1. A gradient coil system for a magnetic resonance apparatus comprising:

a winding disposed on a first surface and a conductor arrangement disposed on a second surface spaced from said first surface;

said winding having a conductor and located in an inner region of the first surface that is bent toward the second surface; and

an electrically conductive connection of the conductor end and the conductor arrangement.

2 A gradient coil system as claimed in claim 1, wherein the conductor arrangement has a conductor end that is bent corresponding to the conductor end of the winding for mechanical and electrical connection to the conductor end of the winding.

3. A gradient coil system as claimed in claim 1, wherein the conductor arrangement is a second winding.

4. A gradient coil system as claimed in claim 1, wherein the first and second windings respectively form a gradient and shielding coil.

5. A gradient coil system as claimed in claim 1, wherein at least one of the first and second surfaces is planar.

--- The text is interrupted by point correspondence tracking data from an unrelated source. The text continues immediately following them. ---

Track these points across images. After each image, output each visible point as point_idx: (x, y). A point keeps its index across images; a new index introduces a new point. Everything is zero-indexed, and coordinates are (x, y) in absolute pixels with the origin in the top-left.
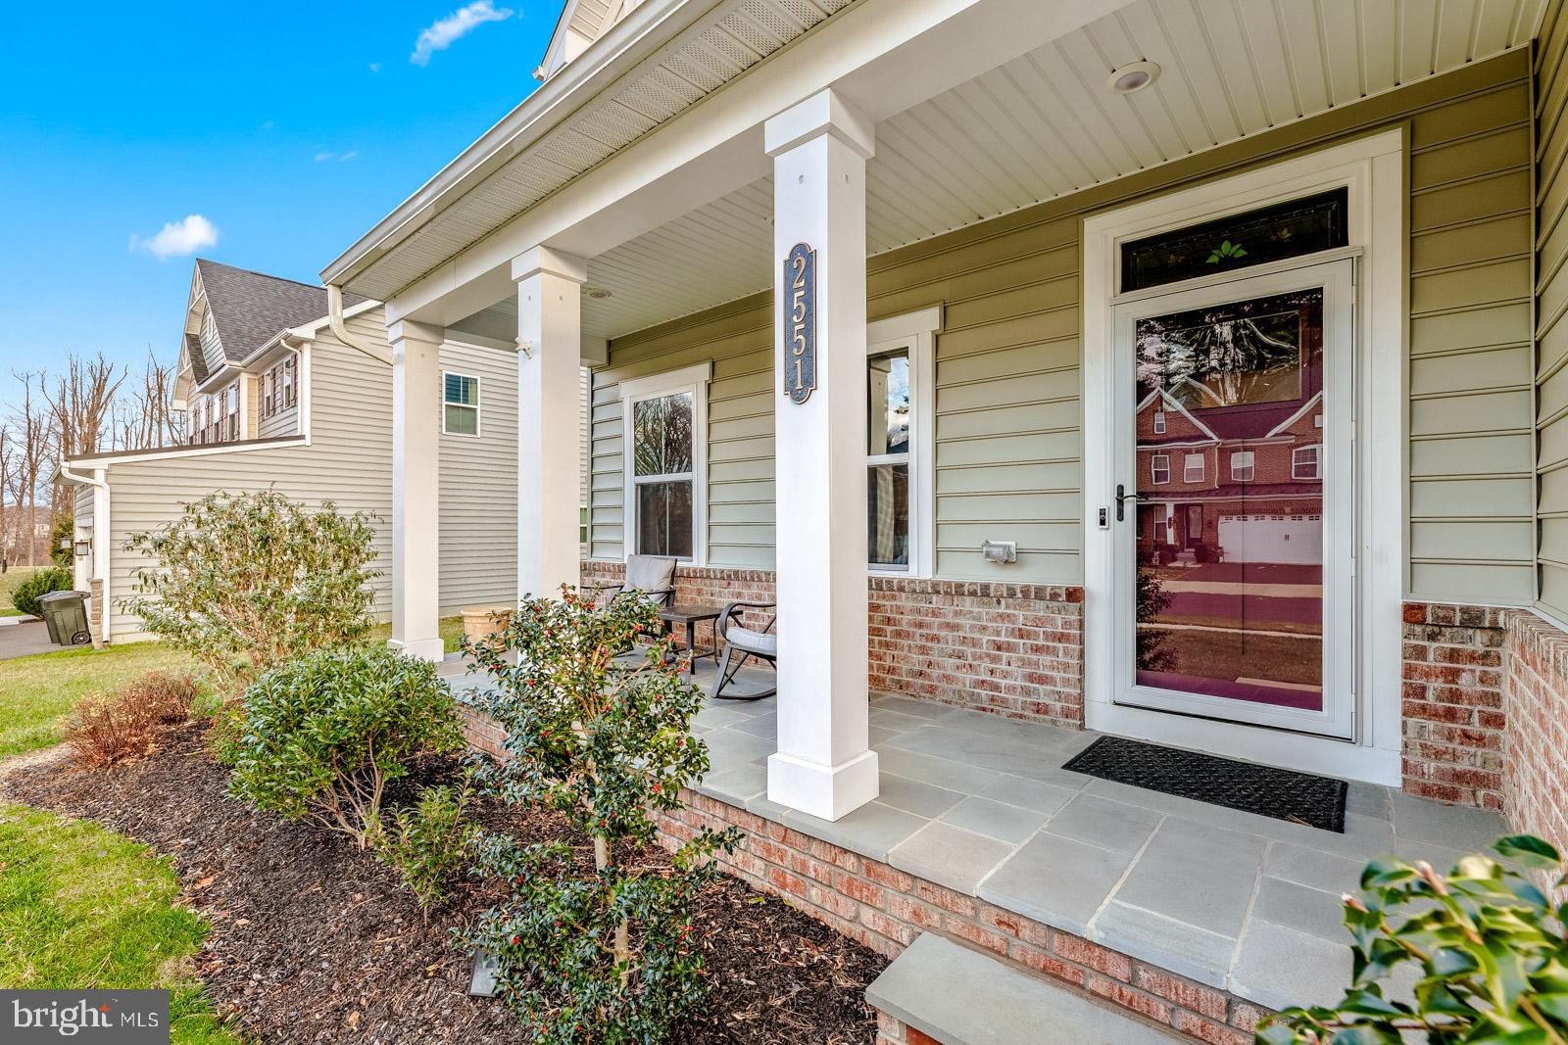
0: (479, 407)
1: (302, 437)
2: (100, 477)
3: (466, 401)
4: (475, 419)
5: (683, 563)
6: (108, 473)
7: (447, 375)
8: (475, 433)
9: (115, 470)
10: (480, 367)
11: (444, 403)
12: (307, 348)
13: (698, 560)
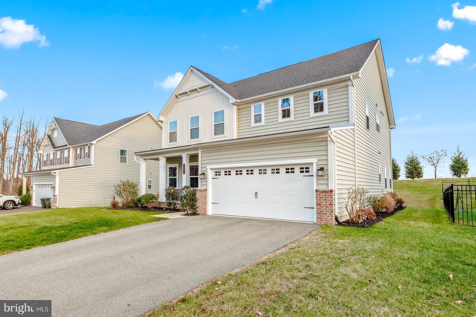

6. A gradient coil system as claimed in claim 1, wherein the electrically conductive connection is selected from the group consisting of soldered connections and welded connections.

7. A gradient coil system as claimed in claim 1, wherein at least one winding and said conductor arrangement is a helical conductor.

8. A method for manufacturing a gradient coil system comprises the steps of:

arranging a conductor of a winding is arranged on a first surface in a prescribable shape;

arranging a conductor arrangement on a second surface spaced from the first surface;

bending a conductor end of the winding in an inner region of the first surface is toward the second surface; and

electrically connecting the conductor end of the winding to the conductor arrangement.

9. A method as claimed in claim 8, comprising placing the conductor of the winding in channels of an assembly aid for fashioning the prescribable shape.

10. A method as claimed in claim 8, comprising joining a carrier to the winding by gluing.

11. A method as claimed in claim 8, comprising bending said conductor end with a press device.

12. A method as claimed in claim 11, wherein the press device has a swage base element and a guide element guiding a die that are connected to one another at both sides of the conductor end, and bending said conductor end by guiding said die toward said swage base element with said conductor end therebetween.

13. A method as claimed in claim 12 comprising joining the winding to a carrier, having bores therein, by gluing, and positioning the press brake device relative to the winding by bolds proceeding through said bores, and which also hold the swage base element and the guide element to one another.